Haegŭm’s lower lip was bruised and swollen from where an officer arriving later in the night had bitten her. The swollen lip looked like a blood-gorged leech at rest.
She feels resentful toward her nephew but wishes she didn’t. She doesn’t want to resent or feel hate toward anyone in this world.
No words can express her torment.
A peddler told her he would guide her and not to worry, then took her into a cornfield. He ditched her among the tasseled ears of corn.
Never at the comfort station had she taken a soldier because she wanted to, or in exchange for money. She would lie on her back like a corpse while the soldiers did what they had come for and left. There were guys who shot as soon they entered her, guys who shot while waiting their turn out in the hall, guys who barged in and pulled the guy on top of her away.
“Damn shame or not, I kind of wish I’d married an old man.” Aesun’s tone was strained and monotonous; if there is such a thing as a threadbare voice it was hers.
At the comfort station the girls were tormented by gonorrhea or syphilis. But there was something equally painful. Haegŭm, who had come down with a toothache so excruciating it had her thrashing in pain in the hall, was writing something on the ground with her finger, pressing so hard that dirt got wedged beneath her fingernail. She herself could barely identify numbers, but Haegŭm was literate enough to know how to write her name.
Very rarely there would be a stillbirth. Too much scrubbing with the solution and the injections of the toxic 606 tended to make sure a fetus wouldn’t survive till birth.
Yŏnsun and Haegŭm pledged themselves to sisterhood and sealed the pledge by giving each other a blue, threadlike tattoo.
From the time she starting having a period she was scared above all else by the tearing of a sakku, afraid she would catch a disease or get pregnant. Any semblance of a tear and she would bolt up and beg the irritated soldier to use a new one.
She who had waited all her life to hear those words, it had to be Kunja. She who had kept her silence all those years until that day on tele-vision when suddenly she opened her blouse, declaring that she couldn’t speak out unless she displayed her naked body for all to see.
r /> “He had big, bulging eyes and he said they’d come and get me five days later and to make sure I stayed home that day. If I ran away, he’d have the whole family shot. What could I do? Mom was wailing—no way did she want to send me off. All I could think of was those kidney beans I was eating. They were so tasty. And sure enough, five days later they showed up in the middle of breakfast and off I went.”

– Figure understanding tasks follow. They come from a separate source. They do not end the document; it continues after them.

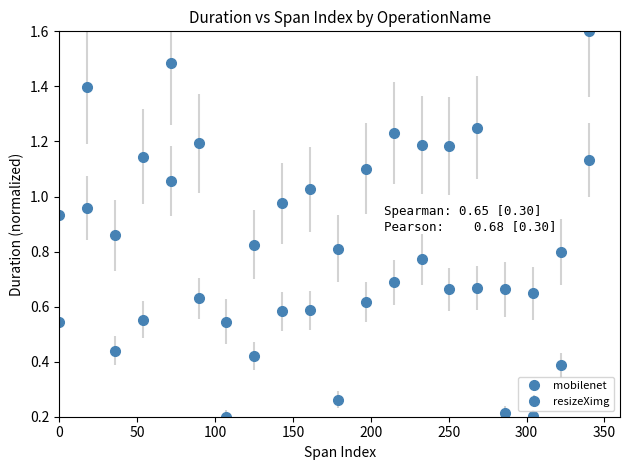

Does the chart have visible grid lines?

No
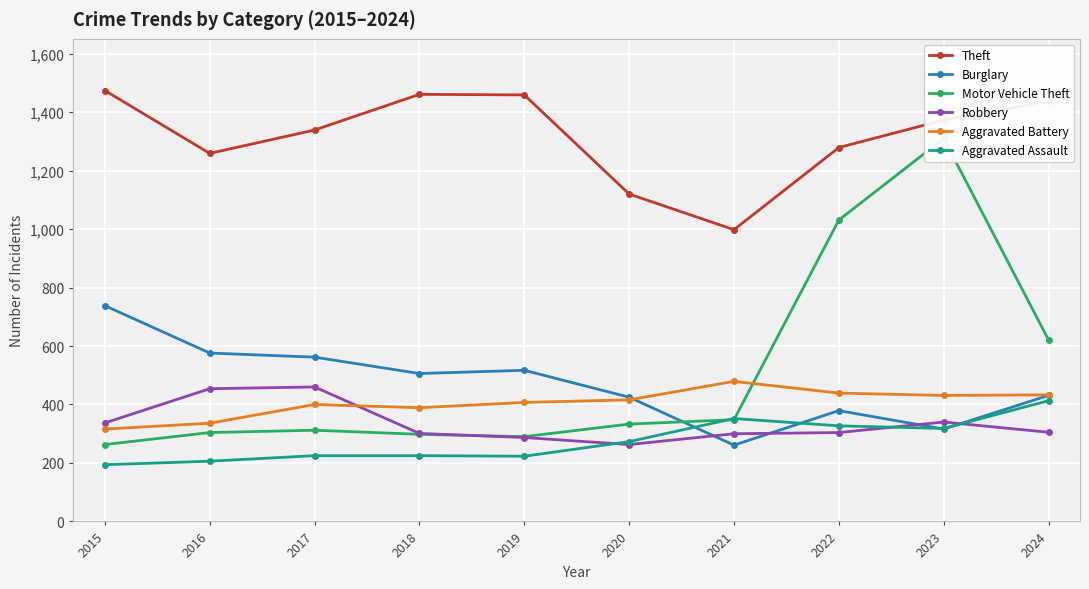

What is the difference between the Robbery values at 2017 and 2019?

173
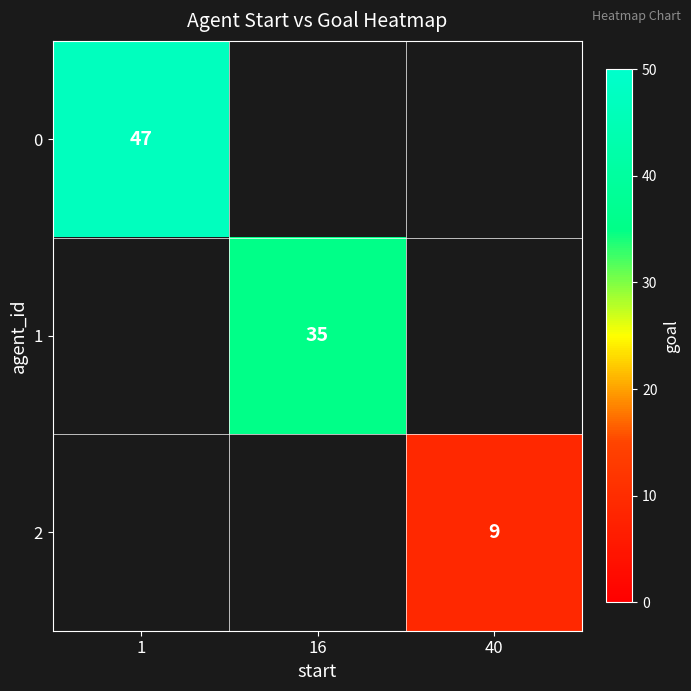

True or false: 2 has a value of 5 at 40.

False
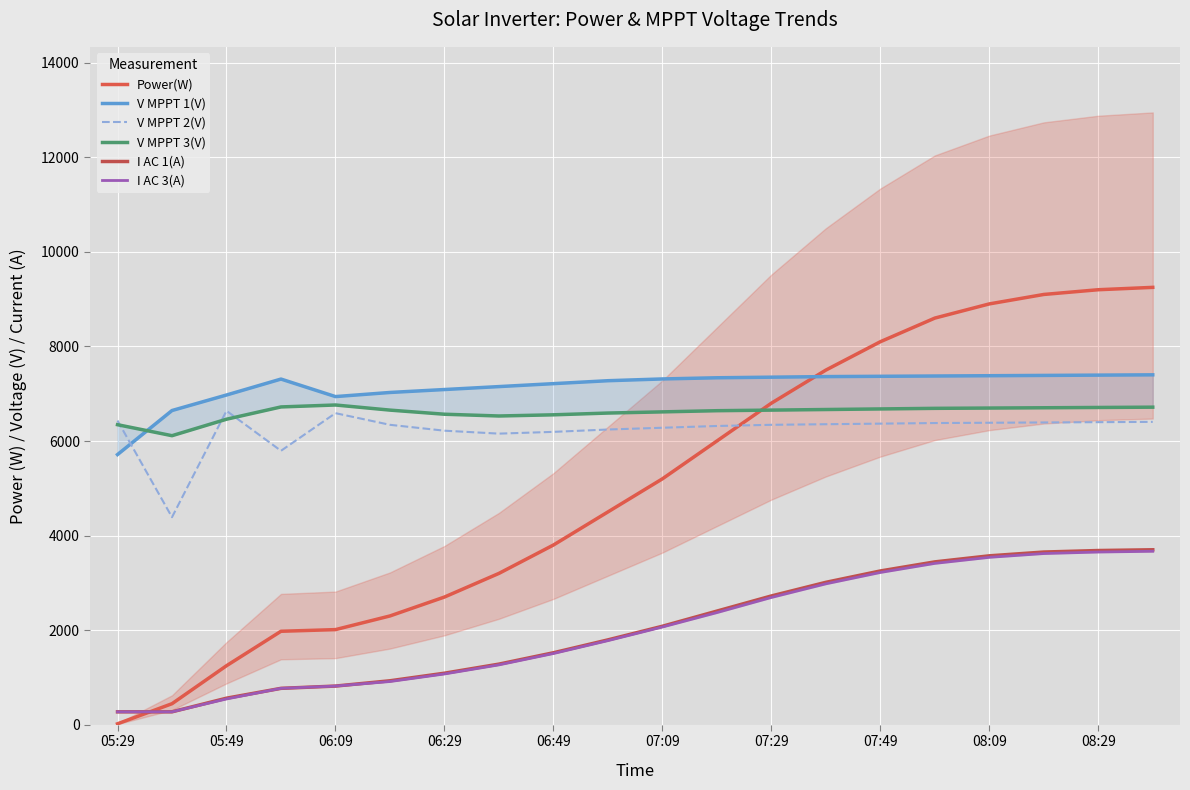

True or false: V MPPT 2(V) and Power(W) intersect in this chart.

True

They can only assume that her marriageable years were spent drifting from one housemaid job to another. She never imposed on her family but could never bring herself to spill the truth even to her younger sisters, who considered her a burden and an eyesore: that she hated men; the mere sight of them made her shudder, made her wish she had a gun with a silencer so she could exterminate them.
“Don’t cry.” Kŭmbok ŏnni sat her up and pulled her close. Rubbing her back, Kŭmbok ŏnni said, “You’re not dead, you’re still here, so there’s no need to cry.”
At the Manchuria comfort station the girls were livestock, no different from chickens or goats. If the girls didn’t obey or were caught trying to escape, otosan would lead them around by a leather leash looped about their necks.
“Let’s kill ourselves,” said Kŭmbok ŏnni to Tongsuk ŏnni.
After what happened to Kisuk ŏnni, she dreamed she was slinking down the hallway of the comfort station. Calling to Kisuk ŏnni, telling her it was time for breakfast. Haha provided only two meals a day, so if you missed breakfast you either went hungry all day or got by on hardtack from the soldiers. The girls often missed breakfast when officers arrived late at night. In her dream she just couldn’t find Kisuk ŏnni’s room—the names of the girls had all been removed from the doors.